Action item: Search the data for the word "Використання" and copy each line that has it.

Available records:
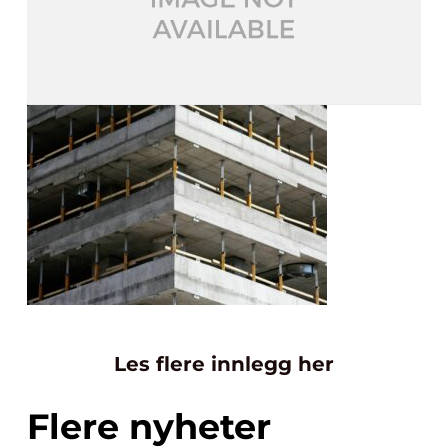
Les flere innlegg her
Flere nyheter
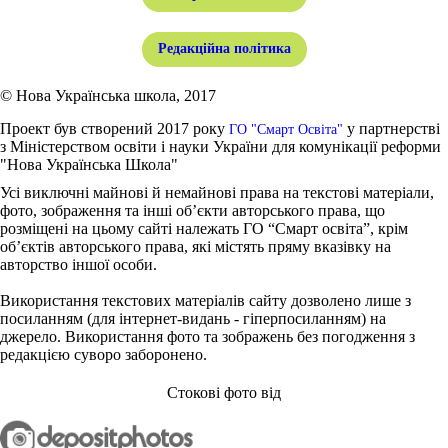
Редакційна політика
© Нова Українська школа, 2017
Проект був створений 2017 року
у партнерстві
ГО "Смарт Освіта"
з Міністерством освіти і науки України для комунікації реформи
"Нова Українська Школа"
Усі виключні майнові й немайнові права на текстові матеріали,
фото, зображення та інші об’єкти авторського права, що
розміщені на цьому сайті належать ГО “Смарт освіта”, крім
об’єктів авторського права, які містять пряму вказівку на
авторство іншої особи.
Використання текстових матеріалів сайту дозволено лише з
посиланням (для інтернет-видань - гіперпосиланням) на
джерело. Використання фото та зображень без погодження з
редакцією суворо заборонено.
Стокові фото від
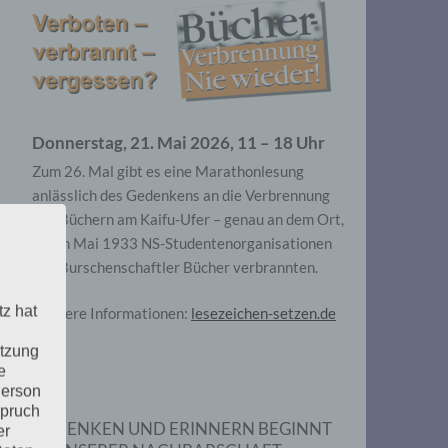
Donnerstag, 21. Mai 2026, 11 – 18 Uhr
Zum 26. Mal gibt es eine Marathonlesung
anlässlich des Gedenkens an die Verbrennung
von Büchern am Kaifu-Ufer – genau an dem Ort,
wo im Mai 1933 NS-Studentenorganisationen
und Burschenschaftler Bücher verbrannten.
tz hat
Weitere Informationen:
lesezeichen-setzen.de
utzung
e
Person
spruch
GEDENKEN UND ERINNERN BEGINNT
er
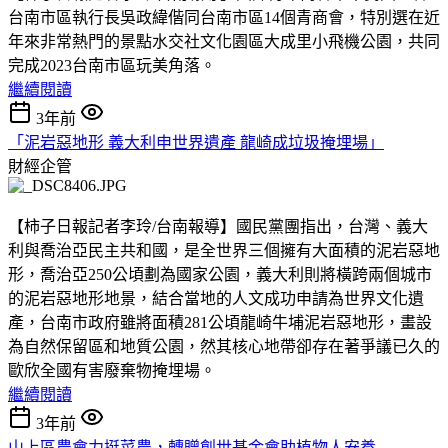
台南市區執行長吳政緯偕同台南市區14個青商會，特別選在近
年來非常熱門的景點水交社文化園區大成里小飛機公園，共同
完成2023台南市區玩美角落。
繼續閱讀
3年前
「泥岩惡地形 義大利申世界遺產 龍崎成垃圾掩埋場」
財經企管
【柿子日報記者李玲/台南報導】國民黨團指出，台灣、義大
利與喬治亞民主共和國，是全世界三個擁有大面積的泥岩惡地
形，喬治亞250公頃劃為國家公園，義大利則將橫跨兩個城市
的泥岩惡地形地景，結合當地的人文成功申請為世界文化遺
產，台南市政府雖將面積281公頃龍崎牛埔泥岩惡地形，畫設
為自然保留區和地質公園，然其核心地帶卻存在著爭議已久的
歐欣全國有害廢棄物掩埋場。
繼續閱讀
3年前
山上區農會力挺菜農，轉贈創世基金會助植物人安養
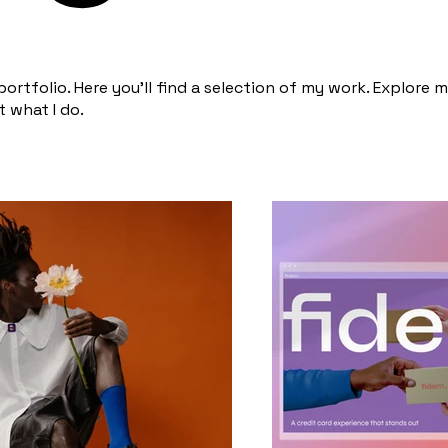
rtfolio. Here you’ll find a selection of my work. Explore 
 what I do.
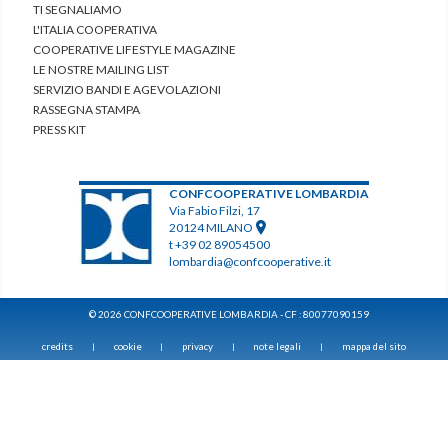
TI SEGNALIAMO
L'ITALIA COOPERATIVA
COOPERATIVE LIFESTYLE MAGAZINE
LE NOSTRE MAILING LIST
SERVIZIO BANDI E AGEVOLAZIONI
RASSEGNA STAMPA
PRESS KIT
CONFCOOPERATIVE LOMBARDIA
Via Fabio Filzi, 17
20124 MILANO
t +39 02 89054500
lombardia@confcooperative.it
© 2026 CONFCOOPERATIVE LOMBARDIA - CF : 80077090159
credits
cookie
privacy
note legali
mappa del sito
|
|
|
|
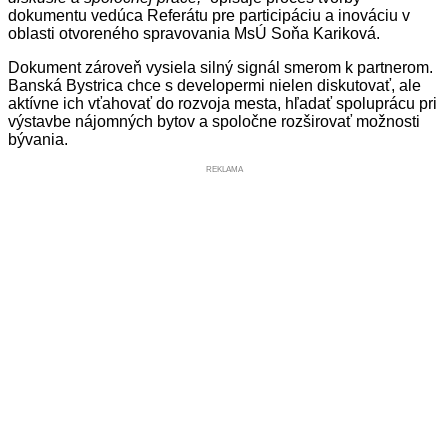
dokumentu vedúca Referátu pre participáciu a inováciu v
oblasti otvoreného spravovania MsÚ Soňa Kariková.
Dokument zároveň vysiela silný signál smerom k partnerom.
Banská Bystrica chce s developermi nielen diskutovať, ale
aktívne ich vťahovať do rozvoja mesta, hľadať spoluprácu pri
výstavbe nájomných bytov a spoločne rozširovať možnosti
bývania.
REKLAMA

The answer:
Використання текстових матеріалів сайту дозволено лише з
джерело. Використання фото та зображень без погодження з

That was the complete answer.